Pernyataan tersebut tak sepenuhnya salah, tapi juga tak benar-benar tepat. Pembuatan vaksin dimulai dari tahap seed preparation, yakni proses mengumpulkan bibit dasar vaksin berupa bakteri, virus, organisme mati, rekombinan DNA, toksin, atau protein dalam media kultur dan disimpan dalam suhu -70 celcius. Tahap selanjutnya adalah cultivatin, proses mengembangbiakkan bibit, tripsin ditambahkan pada proses ini, tapi tidak pada semua vaksin.

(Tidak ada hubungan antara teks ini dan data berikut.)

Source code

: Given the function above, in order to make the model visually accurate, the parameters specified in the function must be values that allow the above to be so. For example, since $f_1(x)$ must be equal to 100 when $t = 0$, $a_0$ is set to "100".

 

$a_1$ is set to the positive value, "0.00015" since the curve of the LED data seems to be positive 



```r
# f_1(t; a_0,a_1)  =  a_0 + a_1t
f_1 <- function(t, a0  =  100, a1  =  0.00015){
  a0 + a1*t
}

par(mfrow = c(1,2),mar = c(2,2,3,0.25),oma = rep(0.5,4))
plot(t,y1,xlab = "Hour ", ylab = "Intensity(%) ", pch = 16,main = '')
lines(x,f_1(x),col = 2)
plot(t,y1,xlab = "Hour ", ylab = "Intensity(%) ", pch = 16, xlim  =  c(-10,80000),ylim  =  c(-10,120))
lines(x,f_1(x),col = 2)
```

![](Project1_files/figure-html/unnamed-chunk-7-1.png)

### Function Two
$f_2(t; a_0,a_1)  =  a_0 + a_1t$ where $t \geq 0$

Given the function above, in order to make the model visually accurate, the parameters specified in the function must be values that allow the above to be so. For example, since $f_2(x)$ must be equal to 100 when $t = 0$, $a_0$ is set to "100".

“Bakteri dan virus tentu butuh jaringan untuk berkembang, tripsin punya fungsi itu,” terang Peneliti Utama Bio Farma, Neni Nuraini.
Babi diambil sebagai media karena struktur jaringannya paling mirip dengan manusia. Selain tripsin, saat ini Biofarma tengah mengembangkan media perkembangbiakan bibit dari jaringan lain, yakni sapi. Namun, lantaran pembuatan vaksin membutuhkan waktu lama, sekitar 15 tahun, Indonesia masih mengimpor vaksin. Sementara itu, salah satu produsen vaksin terbesar di dunia adalah India dan negara tersebut menganggap sapi sebagai hewan suci.

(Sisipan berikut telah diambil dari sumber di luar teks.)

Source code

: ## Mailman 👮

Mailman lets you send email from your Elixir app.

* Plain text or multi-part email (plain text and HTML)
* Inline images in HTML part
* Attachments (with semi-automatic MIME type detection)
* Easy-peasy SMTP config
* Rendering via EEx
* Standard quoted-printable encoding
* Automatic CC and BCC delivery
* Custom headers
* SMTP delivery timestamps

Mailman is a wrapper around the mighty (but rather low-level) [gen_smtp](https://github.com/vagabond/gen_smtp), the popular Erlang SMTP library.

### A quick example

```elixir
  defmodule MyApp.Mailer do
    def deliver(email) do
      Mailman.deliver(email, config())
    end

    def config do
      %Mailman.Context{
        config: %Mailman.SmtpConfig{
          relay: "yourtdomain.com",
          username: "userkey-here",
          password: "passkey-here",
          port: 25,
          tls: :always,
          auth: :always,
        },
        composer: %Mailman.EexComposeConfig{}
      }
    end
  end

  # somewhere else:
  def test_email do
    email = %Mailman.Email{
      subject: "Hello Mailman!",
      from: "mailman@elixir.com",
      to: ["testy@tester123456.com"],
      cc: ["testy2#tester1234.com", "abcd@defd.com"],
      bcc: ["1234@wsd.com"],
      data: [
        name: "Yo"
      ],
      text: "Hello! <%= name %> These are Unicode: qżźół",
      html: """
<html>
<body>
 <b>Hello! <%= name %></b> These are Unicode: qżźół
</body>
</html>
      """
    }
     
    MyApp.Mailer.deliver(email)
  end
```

Setelah perkembangbiakan, langkah selanjutnya dari pembuatan vaksin adalah harvest, panen ketika bibit sudah memenuhi standar. Pada vaksin yang terbuat dari toksin, ada tahap tambahan inactivation menggunakan bahan kimia, yakni merubah vaksin dari toksin racun yang sudah tidak berbahaya, tapi masih bisa merangsang respons imun untuk melawan. Terakhir, vaksin akan melalui langkah purification, dicuci, dimurnikan sampai hanya tersisa komponen yang dibutuhkan. Pada tahap inilah tripsin akan meluruh. Baru kemudian mereka diawetkan dan dikemas.

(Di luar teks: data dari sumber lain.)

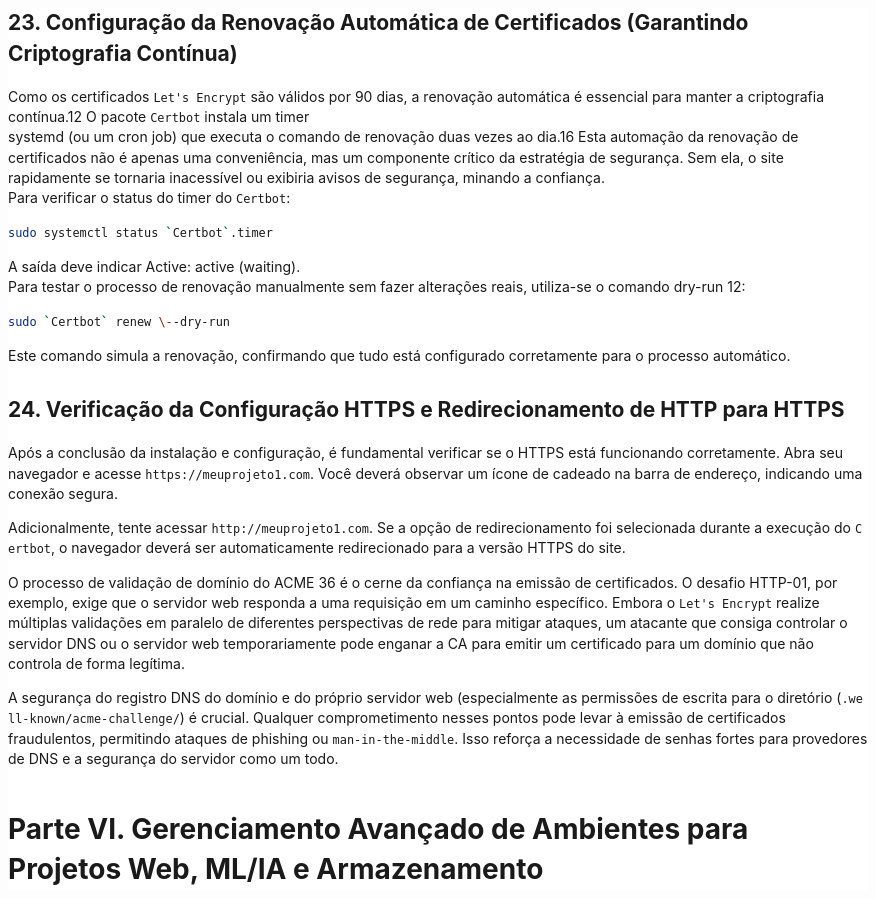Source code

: ## 23. Configuração da Renovação Automática de Certificados (Garantindo Criptografia Contínua)

Como os certificados `Let's Encrypt` são válidos por 90 dias, a renovação automática é essencial para manter a criptografia contínua.12 O pacote `Certbot` instala um timer  
systemd (ou um cron job) que executa o comando de renovação duas vezes ao dia.16 Esta automação da renovação de certificados não é apenas uma conveniência, mas um componente crítico da estratégia de segurança. Sem ela, o site rapidamente se tornaria inacessível ou exibiria avisos de segurança, minando a confiança.  
Para verificar o status do timer do `Certbot`:

```bash
sudo systemctl status `Certbot`.timer
```

A saída deve indicar Active: active (waiting).  
Para testar o processo de renovação manualmente sem fazer alterações reais, utiliza-se o comando dry-run 12:

```bash
sudo `Certbot` renew \--dry-run
```

Este comando simula a renovação, confirmando que tudo está configurado corretamente para o processo automático.

## 24. Verificação da Configuração HTTPS e Redirecionamento de HTTP para HTTPS

Após a conclusão da instalação e configuração, é fundamental verificar se o HTTPS está funcionando corretamente. Abra seu navegador e acesse `https://meuprojeto1.com`. Você deverá observar um ícone de cadeado na barra de endereço, indicando uma conexão segura.

Adicionalmente, tente acessar `http://meuprojeto1.com`. Se a opção de redirecionamento foi selecionada durante a execução do `Certbot`, o navegador deverá ser automaticamente redirecionado para a versão HTTPS do site.  

O processo de validação de domínio do ACME 36 é o cerne da confiança na emissão de certificados. O desafio HTTP-01, por exemplo, exige que o servidor web responda a uma requisição em um caminho específico. Embora o `Let's Encrypt` realize múltiplas validações em paralelo de diferentes perspectivas de rede para mitigar ataques, um atacante que consiga controlar o servidor DNS ou o servidor web temporariamente pode enganar a CA para emitir um certificado para um domínio que não controla de forma legítima. 

A segurança do registro DNS do domínio e do próprio servidor web (especialmente as permissões de escrita para o diretório  (`.well-known/acme-challenge/`) é crucial. Qualquer comprometimento nesses pontos pode levar à emissão de certificados fraudulentos, permitindo ataques de phishing ou `man-in-the-middle`. Isso reforça a necessidade de senhas fortes para provedores de DNS e a segurança do servidor como um todo.

# Parte VI. Gerenciamento Avançado de Ambientes para Projetos Web, ML/IA e Armazenamento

“Tidak semua vaksin memakai babi dalam prosesnya, vaksin selain bakteri dan virus tidak butuh jaringan tripsin untuk berkembang biak,” tegas Neni. “Polio dan MR contoh yang memakai tripsin.”
Namun, dibanding masalah halal-haram, ada lebih banyak aspek sosial dan kesehatan yang perlu dipertimbangkan untuk melakukan vaksin. Selain membuat kekebalan pribadi, vaksin juga membentuk kekebalan kelompok. Misal, jika dalam satu komunitas hanya ada beberapa orang terinfeksi dan sisanya sehat tetapi tidak diimunisasi, penyakit bisa menyebar dengan bebas melalui populasi. Sebagian besar orang yang belum diimunisasi (sehat) akan terinfeksi.
Lalu, ketika dalam satu komunitas hanya ada sejumlah kecil populasi yang telah diimunisasi, mereka yang tidak diimunisasi menjadi terinfeksi, sementara mereka yang diimunisasi tidak. Hanya seperempat dari orang-orang yang tidak diimunisasi (sehat) yang terinfeksi.
Namun, ketika sebagian besar penduduk telah diimunisasi, penyakit dapat dicegah menyebar secara signifikan, termasuk kepada orang-orang yang tidak diimunisasi. Mereka akan menyumbang 5 persen kekebalan untuk populasi imunosupresif (mengonsumsi obat yang menekan imun) dan tak boleh divaksin, seperti individu dengan HIV/AIDS atau lupus.
“Berbaik hatilah kepada populasi ini, mereka jadi dapat sumbangan kekebalan dari sekitar meski tidak divaksin,” tutup Neni.
Percakapan kami akhirnya ditutup dengan kalimat pengingat dari anggota Akademi Ilmuwan Muda Indonesia (ALMI) ini untuk melakukan pengecekan status vaksinasi di masa lalu. "Bisa ke Rumah sakit tipe A, atau ke Bio Farma."